Вообще все известные истории первые или ранние юридические акты, закрепляющие права и свободы личности, были созданы представителями господствующего класса собственников и направлены прежде всего на защиту последнего: будь то греческое или римское законодательство, созданное классом рабовладельцев, будь то любое иное законодательство или отдельные правовые акты. Например, Великая хартия вольностей 1215 г. уже закрепляла положение о том, что ни один свободный человек не может быть заключен в тюрьму, изгнан из страны, лишен имени иначе как по приговору, вынесенному равными по положению судьями и по законам страны. Аналогичные положения содержат знаменитый Хабеас корпус акт 1679 г., французская Декларация прав человека и гражданина 1789 г. и т.д. Лишь в XX в. общее развитие мировой цивилизации, личностного начала в культуре, понимания самоценности и уникальности человека привело к тому, что право в демократических обществах стало распространяться на всех, стало инструментом защиты всех и каждого.
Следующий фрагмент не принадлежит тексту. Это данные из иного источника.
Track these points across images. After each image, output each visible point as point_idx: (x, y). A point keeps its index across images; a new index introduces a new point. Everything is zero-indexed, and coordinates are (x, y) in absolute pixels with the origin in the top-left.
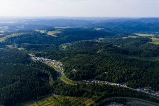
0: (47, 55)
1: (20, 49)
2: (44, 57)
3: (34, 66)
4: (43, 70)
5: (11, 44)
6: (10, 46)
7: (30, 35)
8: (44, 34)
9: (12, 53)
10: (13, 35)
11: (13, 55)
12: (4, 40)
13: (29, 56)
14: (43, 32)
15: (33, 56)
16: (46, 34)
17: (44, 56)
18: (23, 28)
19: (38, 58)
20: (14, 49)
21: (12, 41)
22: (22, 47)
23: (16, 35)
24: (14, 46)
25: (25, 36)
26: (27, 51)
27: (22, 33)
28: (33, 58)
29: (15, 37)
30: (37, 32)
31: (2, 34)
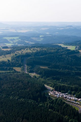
0: (76, 90)
1: (33, 75)
2: (70, 93)
3: (52, 108)
4: (66, 117)
5: (19, 66)
6: (18, 69)
7: (51, 53)
8: (73, 52)
9: (19, 81)
10: (25, 52)
11: (20, 84)
12: (10, 59)
13: (46, 89)
14: (72, 48)
15: (51, 88)
16: (78, 52)
17: (71, 91)
18: (40, 40)
19: (59, 94)
20: (23, 74)
21: (22, 61)
22: (37, 72)
23: (29, 51)
24: (23, 69)
25: (42, 55)
26: (42, 80)
27: (39, 49)
28: (51, 93)
29: (27, 55)
30: (63, 48)
31: (9, 50)
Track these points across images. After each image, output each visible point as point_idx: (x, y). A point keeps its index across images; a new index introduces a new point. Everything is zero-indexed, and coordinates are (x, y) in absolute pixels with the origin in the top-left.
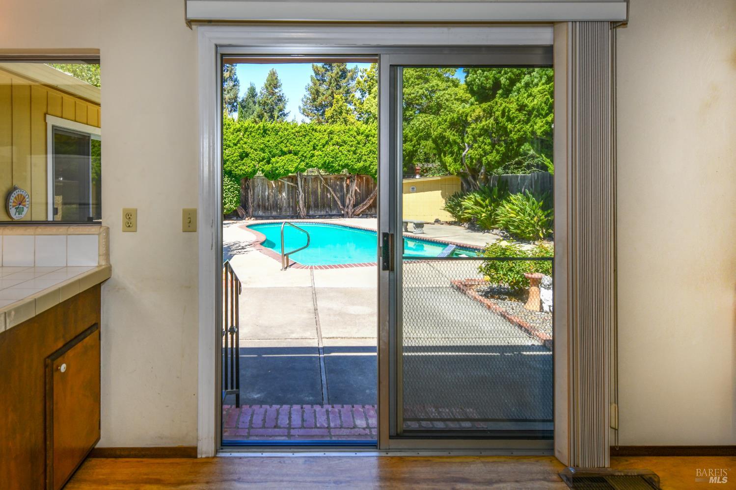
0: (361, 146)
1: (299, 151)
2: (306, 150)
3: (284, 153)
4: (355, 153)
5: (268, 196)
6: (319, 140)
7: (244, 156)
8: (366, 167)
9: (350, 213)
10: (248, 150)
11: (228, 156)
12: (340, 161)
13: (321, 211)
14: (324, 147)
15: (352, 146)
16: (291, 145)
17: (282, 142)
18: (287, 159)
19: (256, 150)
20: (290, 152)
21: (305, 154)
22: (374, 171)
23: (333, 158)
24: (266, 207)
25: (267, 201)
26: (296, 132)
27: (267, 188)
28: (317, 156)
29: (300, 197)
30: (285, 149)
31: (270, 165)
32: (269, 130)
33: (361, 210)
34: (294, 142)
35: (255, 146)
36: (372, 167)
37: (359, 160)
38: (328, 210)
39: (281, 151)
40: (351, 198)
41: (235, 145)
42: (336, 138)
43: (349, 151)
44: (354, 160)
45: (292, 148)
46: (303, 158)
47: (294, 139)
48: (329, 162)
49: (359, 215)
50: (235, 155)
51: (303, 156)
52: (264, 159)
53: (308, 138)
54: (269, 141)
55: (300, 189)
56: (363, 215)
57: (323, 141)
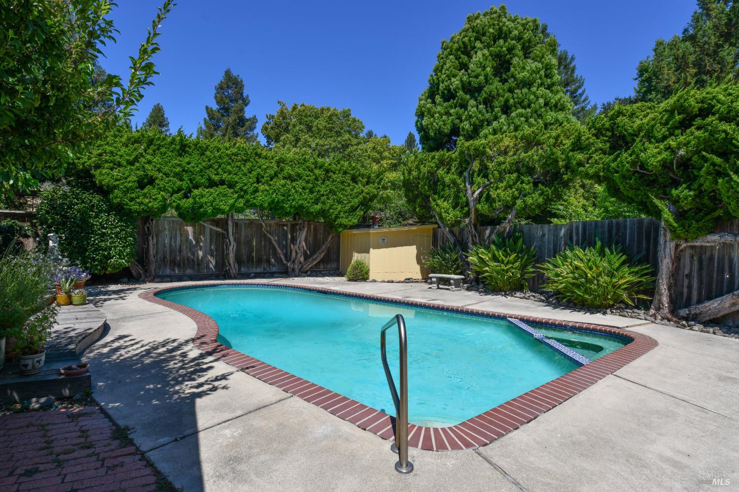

Формирование господствующего слоя как носителя правовых начал долгое время основывалось на кровнородственных отношениях, ему было присуще понимание больше родовой, чем личной чести. Геополитическая ситуация на Руси, необходимость консолидации перед лицом внешней угрозы привели к тому, что государственность складывалась в форме деспотии, жестоко подавляющей свой народ и отчасти господствующий слой тоже. Уничтожение родовой знати, замена ее опричным, служилым классом вызвали рост холопского самосознания даже в среде правящего класса. Отношения рабской подчиненности деспоту, а по сути дела отрицание за собой всяческих прав и гарантий нашли отражение в обращении к деспоту: даже крупнейшие представители правящего слоя называли себя «последними холопами».
В выборе деспотического (а тем самым, добавим, внеправового) пути развития Руси «колоссальную роль сыграла гибель именно господствующего класса». Уничтожение последнего происходило не только в физическом смысле. Он превращался в несамостоятельное, хотя и самое высокое сословие в обществе. Поэтому, кстати говоря, данному сословию вряд ли мог быть известен в развитом состоянии институт рыцарства – самозащиты своего субъективного права, чести (хотя отдельные зачатки этого института на Руси были). Государство подчинило себе все слои общества и все институты, включая церковь. Никакая сила не могла создать ему оппозиции, которая только одна и была способна породить полноценную правовую систему, избавить русскую историю от многих бед, страданий и трагических потрясений.
Выдающийся русский философ В.С. Соловьев связывал общее возрождение и успешное развитие России, русской нации с необходимостью отказа от права силы, от деспотизма и насилия, с обретением веры в силу права. Он писал: «Одно только мы знаем наверное: если Россия… не откажется от права силы и не поверит в силу права, если она не возжелает искренне и крепко духовной свободы и истины – она никогда не может иметь прочного успеха ни в каких делах своих, ни внешних, ни внутренних.
В 60-е г.г. XIX в. в стране появляются благоприятные условия для развития правовых начал, что выразилось в освобождении крестьянства от крепостной зависимости и в разворачивании крупнейшей в истории нашей страны правовой реформы, заложившей основы правовой государственности в России. Если предшествующая история характеризуется некоторой задержкой правового развития (сильные общинные традиции, правовой нигилизм и т.д.), то конец XIX – начало XX вв. знаменуются невиданным ранее подъемом в правовой сфере в результате формирования новых социальных сил и слоев, являющихся носителями правовых чувств и понятий, требований и представлений: нарождающейся буржуазии и разночинной интеллигенции прежде всего.